8. El Tribunal Supremo ha declarado reiteradamente que las disposiciones que se autocalifican como instrucciones o circulares son susceptibles de anulación cuando contienen regulaciones que invaden materias reservadas a la ley o a reglamentos; cuando incorporan mandatos dirigidos directamente a los particulares; y cuando contradicen de manera ostensible normas de superior jerarquía; de forma que si imponen obligaciones o vinculan a terceros, carecen de validez y de eficacia vinculante. Con base en ello, ha anulado ya varias Instrucción de la DGSJYFP.
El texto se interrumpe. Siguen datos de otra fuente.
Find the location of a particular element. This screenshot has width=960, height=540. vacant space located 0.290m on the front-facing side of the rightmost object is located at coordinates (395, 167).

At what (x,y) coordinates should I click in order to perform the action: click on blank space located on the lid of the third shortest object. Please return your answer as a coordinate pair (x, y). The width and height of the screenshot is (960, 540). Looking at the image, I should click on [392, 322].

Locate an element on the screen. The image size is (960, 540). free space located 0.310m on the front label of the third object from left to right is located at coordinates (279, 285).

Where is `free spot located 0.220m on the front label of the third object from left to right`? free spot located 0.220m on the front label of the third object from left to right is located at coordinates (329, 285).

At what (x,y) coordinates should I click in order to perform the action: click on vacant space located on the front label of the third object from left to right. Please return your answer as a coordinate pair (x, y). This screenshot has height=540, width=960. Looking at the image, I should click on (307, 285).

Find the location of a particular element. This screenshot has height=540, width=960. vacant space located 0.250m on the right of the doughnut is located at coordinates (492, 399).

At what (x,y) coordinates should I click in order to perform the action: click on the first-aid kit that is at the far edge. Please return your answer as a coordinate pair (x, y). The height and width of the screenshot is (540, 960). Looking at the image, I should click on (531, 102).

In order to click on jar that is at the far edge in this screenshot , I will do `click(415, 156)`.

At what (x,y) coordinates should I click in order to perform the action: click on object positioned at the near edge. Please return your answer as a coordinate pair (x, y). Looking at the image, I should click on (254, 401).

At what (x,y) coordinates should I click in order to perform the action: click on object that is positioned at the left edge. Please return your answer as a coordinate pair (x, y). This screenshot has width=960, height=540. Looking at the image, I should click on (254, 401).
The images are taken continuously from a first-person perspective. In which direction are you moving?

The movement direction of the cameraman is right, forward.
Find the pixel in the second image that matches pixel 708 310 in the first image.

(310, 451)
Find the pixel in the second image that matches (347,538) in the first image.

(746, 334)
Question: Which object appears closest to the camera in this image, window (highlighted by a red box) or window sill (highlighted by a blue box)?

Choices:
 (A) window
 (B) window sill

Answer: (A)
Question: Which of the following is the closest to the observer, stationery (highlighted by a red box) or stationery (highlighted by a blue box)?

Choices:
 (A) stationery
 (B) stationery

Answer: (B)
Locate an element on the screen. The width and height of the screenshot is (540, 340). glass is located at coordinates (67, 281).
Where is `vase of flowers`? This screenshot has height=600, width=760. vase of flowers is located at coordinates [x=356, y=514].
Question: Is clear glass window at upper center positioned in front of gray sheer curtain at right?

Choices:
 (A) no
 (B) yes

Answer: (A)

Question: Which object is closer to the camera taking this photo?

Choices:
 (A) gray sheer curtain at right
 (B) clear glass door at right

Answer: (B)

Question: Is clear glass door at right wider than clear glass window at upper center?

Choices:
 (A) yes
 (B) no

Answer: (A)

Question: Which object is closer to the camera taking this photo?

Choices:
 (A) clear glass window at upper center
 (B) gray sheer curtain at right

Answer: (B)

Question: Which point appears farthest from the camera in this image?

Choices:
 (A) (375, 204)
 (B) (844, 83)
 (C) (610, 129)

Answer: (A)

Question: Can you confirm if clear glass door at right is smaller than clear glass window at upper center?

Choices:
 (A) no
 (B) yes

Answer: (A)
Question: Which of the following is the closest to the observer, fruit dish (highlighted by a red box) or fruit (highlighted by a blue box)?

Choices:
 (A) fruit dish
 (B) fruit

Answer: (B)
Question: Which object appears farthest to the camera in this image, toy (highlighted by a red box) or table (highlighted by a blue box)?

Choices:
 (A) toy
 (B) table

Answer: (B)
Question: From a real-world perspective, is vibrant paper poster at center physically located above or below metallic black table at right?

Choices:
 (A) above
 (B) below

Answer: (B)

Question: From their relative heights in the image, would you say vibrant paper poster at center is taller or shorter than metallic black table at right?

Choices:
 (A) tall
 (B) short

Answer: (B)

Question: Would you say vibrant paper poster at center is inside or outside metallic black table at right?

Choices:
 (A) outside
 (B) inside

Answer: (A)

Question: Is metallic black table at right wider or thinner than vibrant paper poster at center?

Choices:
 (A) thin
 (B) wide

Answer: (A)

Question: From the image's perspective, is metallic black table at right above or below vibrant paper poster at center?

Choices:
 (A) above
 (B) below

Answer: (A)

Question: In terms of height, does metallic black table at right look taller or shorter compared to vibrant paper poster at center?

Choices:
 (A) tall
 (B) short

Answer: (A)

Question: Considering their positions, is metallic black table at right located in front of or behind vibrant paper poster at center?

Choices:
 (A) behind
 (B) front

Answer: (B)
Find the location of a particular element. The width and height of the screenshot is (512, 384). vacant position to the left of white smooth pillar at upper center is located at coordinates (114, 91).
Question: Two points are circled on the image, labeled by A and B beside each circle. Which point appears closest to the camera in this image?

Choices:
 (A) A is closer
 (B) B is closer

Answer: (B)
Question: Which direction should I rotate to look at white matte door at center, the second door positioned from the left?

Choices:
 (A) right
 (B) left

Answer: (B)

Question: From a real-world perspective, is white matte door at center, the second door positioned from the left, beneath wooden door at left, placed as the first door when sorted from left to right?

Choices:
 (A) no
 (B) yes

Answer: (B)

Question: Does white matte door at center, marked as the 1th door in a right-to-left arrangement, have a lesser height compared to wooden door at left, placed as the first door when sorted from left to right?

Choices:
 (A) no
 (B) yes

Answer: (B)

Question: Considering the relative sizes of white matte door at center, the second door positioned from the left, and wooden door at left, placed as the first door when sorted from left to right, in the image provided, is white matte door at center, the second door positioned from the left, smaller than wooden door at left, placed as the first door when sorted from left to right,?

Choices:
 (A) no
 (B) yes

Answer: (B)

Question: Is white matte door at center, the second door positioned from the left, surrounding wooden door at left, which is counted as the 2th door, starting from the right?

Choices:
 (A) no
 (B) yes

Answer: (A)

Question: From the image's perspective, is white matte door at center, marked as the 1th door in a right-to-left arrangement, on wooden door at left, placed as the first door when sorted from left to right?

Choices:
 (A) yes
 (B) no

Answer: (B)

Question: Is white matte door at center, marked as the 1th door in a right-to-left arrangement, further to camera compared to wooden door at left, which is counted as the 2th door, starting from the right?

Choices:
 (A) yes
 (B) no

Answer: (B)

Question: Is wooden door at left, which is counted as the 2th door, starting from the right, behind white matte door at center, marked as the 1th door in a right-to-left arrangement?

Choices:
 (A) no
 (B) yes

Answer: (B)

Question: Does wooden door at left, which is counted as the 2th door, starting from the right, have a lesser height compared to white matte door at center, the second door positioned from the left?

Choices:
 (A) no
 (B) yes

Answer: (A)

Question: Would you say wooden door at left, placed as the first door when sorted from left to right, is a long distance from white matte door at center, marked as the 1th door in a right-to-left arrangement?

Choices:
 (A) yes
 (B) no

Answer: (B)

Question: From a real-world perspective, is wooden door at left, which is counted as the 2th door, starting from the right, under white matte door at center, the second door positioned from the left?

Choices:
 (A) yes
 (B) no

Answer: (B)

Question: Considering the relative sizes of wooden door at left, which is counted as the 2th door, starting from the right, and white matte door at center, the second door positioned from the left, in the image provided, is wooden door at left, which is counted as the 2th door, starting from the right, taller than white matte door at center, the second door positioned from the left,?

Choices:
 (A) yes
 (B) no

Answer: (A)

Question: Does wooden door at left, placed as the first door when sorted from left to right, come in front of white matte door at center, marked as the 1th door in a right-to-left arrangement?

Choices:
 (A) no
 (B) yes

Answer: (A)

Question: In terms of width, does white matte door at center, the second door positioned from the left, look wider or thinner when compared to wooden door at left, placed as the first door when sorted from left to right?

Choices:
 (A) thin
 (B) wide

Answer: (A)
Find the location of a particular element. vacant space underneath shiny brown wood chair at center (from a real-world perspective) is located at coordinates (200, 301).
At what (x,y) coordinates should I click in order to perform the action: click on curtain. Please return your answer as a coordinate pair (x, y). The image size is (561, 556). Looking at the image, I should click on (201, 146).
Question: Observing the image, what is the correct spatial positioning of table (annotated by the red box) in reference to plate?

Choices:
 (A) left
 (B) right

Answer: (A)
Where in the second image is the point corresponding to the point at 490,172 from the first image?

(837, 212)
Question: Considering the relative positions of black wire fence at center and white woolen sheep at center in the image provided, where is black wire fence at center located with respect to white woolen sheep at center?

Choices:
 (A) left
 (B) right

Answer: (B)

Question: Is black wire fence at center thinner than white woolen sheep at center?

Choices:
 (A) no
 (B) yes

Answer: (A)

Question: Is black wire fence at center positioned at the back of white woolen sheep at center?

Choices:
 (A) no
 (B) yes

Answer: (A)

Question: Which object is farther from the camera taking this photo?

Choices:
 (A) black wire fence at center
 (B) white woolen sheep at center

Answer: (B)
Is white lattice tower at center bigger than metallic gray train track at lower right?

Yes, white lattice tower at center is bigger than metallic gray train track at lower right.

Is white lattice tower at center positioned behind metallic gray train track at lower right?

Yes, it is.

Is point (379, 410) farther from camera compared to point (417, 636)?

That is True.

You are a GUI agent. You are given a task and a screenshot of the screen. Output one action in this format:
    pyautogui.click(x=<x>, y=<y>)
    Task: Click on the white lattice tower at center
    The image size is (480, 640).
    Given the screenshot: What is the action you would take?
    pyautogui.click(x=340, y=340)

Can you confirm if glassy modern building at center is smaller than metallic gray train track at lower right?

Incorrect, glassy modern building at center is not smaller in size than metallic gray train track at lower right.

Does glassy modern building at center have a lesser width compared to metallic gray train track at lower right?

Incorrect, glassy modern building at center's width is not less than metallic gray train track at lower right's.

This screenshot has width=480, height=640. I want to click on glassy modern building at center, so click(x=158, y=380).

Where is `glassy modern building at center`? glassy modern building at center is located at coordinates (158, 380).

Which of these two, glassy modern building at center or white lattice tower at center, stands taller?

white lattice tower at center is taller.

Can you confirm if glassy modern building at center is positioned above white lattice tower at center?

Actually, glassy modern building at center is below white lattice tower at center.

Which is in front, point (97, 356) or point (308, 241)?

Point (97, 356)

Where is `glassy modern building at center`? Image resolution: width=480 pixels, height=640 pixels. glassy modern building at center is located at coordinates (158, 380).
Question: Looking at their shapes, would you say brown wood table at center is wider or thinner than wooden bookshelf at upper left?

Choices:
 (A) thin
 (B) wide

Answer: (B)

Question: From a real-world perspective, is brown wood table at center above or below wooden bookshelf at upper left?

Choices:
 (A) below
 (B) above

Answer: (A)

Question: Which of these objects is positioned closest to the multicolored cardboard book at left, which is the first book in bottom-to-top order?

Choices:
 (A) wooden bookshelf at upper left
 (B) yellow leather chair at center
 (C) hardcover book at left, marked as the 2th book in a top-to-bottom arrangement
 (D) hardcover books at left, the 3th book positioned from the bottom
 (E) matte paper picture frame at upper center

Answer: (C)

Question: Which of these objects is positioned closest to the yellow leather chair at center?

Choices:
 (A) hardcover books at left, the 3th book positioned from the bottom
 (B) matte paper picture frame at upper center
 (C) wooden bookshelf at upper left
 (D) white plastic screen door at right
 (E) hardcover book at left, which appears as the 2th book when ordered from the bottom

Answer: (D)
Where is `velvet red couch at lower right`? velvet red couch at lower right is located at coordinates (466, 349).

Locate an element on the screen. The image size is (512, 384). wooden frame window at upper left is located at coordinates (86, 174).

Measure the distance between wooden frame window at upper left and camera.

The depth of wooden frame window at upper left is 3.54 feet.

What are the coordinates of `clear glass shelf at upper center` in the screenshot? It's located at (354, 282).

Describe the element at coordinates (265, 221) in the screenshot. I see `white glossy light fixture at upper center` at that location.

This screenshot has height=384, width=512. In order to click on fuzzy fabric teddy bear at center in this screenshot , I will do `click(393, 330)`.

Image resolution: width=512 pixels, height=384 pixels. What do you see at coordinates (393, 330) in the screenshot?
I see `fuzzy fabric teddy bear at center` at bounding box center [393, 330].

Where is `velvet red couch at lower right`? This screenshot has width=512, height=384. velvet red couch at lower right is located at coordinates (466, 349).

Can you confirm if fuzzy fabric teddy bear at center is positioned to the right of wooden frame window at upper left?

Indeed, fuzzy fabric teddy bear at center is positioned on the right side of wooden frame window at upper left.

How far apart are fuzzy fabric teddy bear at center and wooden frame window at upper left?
9. Tengan en cuenta además que en realidad, una vez que se ha efectuado el cobro por la calificación, y una vez inscrito e informatizado un derecho, el coste de expedición ha de ser menor, nunca mayor. En una Notaría pasa igual. Cuando pides una copia de archivo, el coste es ridículo, porque solo se cobra por la conservación, en realidad. El hecho de tener toda la información registral informatizada tendría que suponer un coste menor, o coste cero, para el usuario, y desde luego también para la Administración Pública, incluyendo a los Notarios, porque la información registral no es patrimonio personal del registrador. Es del Estado.

10. Lo que es evidente es que, en conjunto, cada registrador individualmente, y el Colegio de Registradores de forma aparatosa, ha recibido una financiación no regular de cientos y cientos de millones de euros. ¿Para qué necesita tanto dinero una organización corporativa pequeña? Como supongo que diría don Mariano Rajoy, para comprar cosas…y a buen entendedor, pocas palabras han de bastar.

Termino. De momento, dos asociaciones de usuarios se han opuesto a este Proyecto de Real-Decreto. Quédate con la idea de que, según el Proyecto de Ley de Integridad Pública, rechazado por todos los órganos consultivos y de origen más que dudoso, éstos, los beneficarios, son los encargados máximos de velar contra la corrupción. Los Sumos Sacerdotes de la Integridad Pública. Estos, los beneficiarios. Entenderás muchas cosas.